As I alluded to earlier, a legitimate concern surrounding Landry’s 2016 prospects is the emergence of DeVante Parker. Clearly, Parker is the more physically gifted player as evidenced by Player Profiler.
There’s no denying that Parker has a much better chance of being the Dolphins prototypical WR1. However, Landry is no stranger to sharing the field with talented players. As you can see, he held his own while at LSU competing for targets with Odell Beckham Jr.
|2013||Odell Beckham Jr.||59||1152||19.5||8|
|2012||Odell Beckham Jr.||43||713||16.6||2|
So there’s hope that each player will carve out their niche and Landry will remain a key component of the Dolphins offense as a solid possession receiver. Further, thanks to the Rotoviz Game Splits App, we can see that Landry was not impeded when Parker was in the lineup. In fact, his targets and points per game increased. Some of this was likely due to factors such as schedule and game flow, but nonetheless it’s noteworthy.
The biggest argument against Landry is his dependency on volume as he is inefficient across a number of metrics, posts low yards per catch and does not accrue many touchdowns. The Dolphins attempted 40 passes a game during those in which both receivers played. This gave Landry a market share of 30 percent and Parker 15 percent. Let’s lower that rate and pretend that in 2016 the team posts 600 attempts and that the two receivers earn an equal distribution of the total share they commanded in ’15. That would provide each with 135 targets.

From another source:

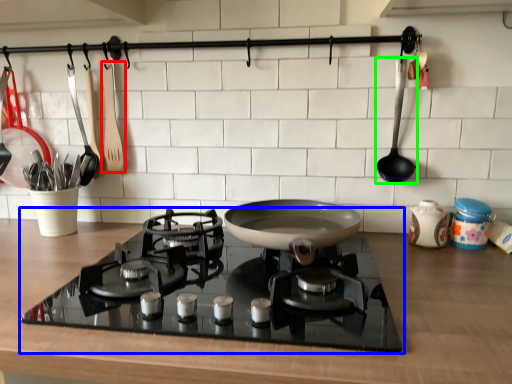
Question: Which is nearer to the kitchen appliance (highlighted by a red box)? gas stove (highlighted by a blue box) or spoon (highlighted by a green box).

Choices:
 (A) gas stove
 (B) spoon

Answer: (A)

Clearly, this would be a bit of a drop from 2015 levels, there’s no denying that. However, last year this total would have been 14th among receivers and allowed Landry to finish somewhere close to WR18. Though he only averaged 1.6 points per target, this would translate to 218 PPR points given our assumed target total. Sammy Watkins matched this total last season and finished as WR20.

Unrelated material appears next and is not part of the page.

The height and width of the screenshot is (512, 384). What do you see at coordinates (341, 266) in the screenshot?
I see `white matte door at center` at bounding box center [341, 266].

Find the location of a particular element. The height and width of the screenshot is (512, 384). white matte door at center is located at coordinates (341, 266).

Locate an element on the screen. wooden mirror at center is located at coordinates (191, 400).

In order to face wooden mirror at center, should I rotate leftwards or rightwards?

The other thing that we need to consider is that as Parker continues to develop and if rookie Leonte Carroo can be a modest contributor, the Dolphins may be able to allow Landry to focus on what he does best; being one of the best slot/possession receivers in the league. Not this would greatly increase his yards per reception, but it could provide a boost to some efficiency based metrics.

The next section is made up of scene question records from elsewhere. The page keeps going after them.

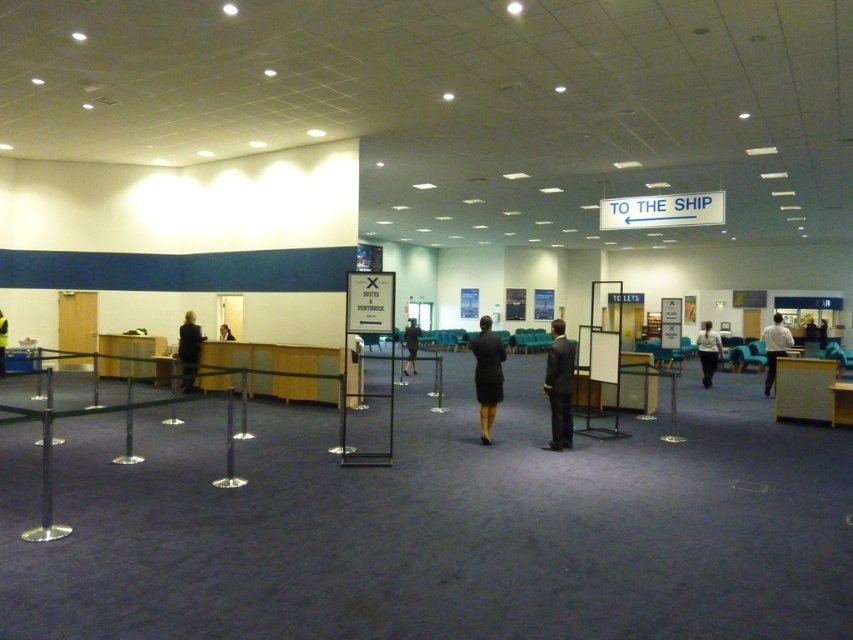
Question: Does black suit at left have a greater width compared to black fabric coat at center?

Choices:
 (A) yes
 (B) no

Answer: (B)

Question: Which point is closer to the camera?

Choices:
 (A) black suit at left
 (B) white shirt at center
 (C) wooden desk at center

Answer: (C)

Question: Is matte black dress at center thinner than black fabric coat at center?

Choices:
 (A) no
 (B) yes

Answer: (A)

Question: Is dark suit at center to the left of white shirt at center from the viewer's perspective?

Choices:
 (A) no
 (B) yes

Answer: (B)

Question: Which of the following is the closest to the observer?

Choices:
 (A) black suit at center
 (B) matte black dress at center
 (C) wooden desk at left

Answer: (B)

Question: Among these objects, which one is farthest from the camera?

Choices:
 (A) wooden desk at center
 (B) dark suit at center
 (C) matte black dress at center
 (D) light brown wooden desk at center

Answer: (A)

At the end of the day, I understand the concerns. However, I don’t think that his overall usage will drop to levels where his lack of efficiency becomes a problem. Landry has been solid at providing the Dolphins production within the role they will be asking him to fill. Parker has boosted his production and there’s the possibility that new offensive coordinator Adam Gase can make Ryan Tannehill a better passer.
No, Landry is not a top 10 receiver and 2015 could possibly go down as the best fantasy season of his career. But, I do believe that his pricing makes more sense than many believe. If you think that a WR20 type of player has no business being drafted near the round 2/3 turn that’s fine. Just remember, that a WR18 finish for Landry isn’t an entirely ludicrous projection. I will concede, however, that his upside is likely limited.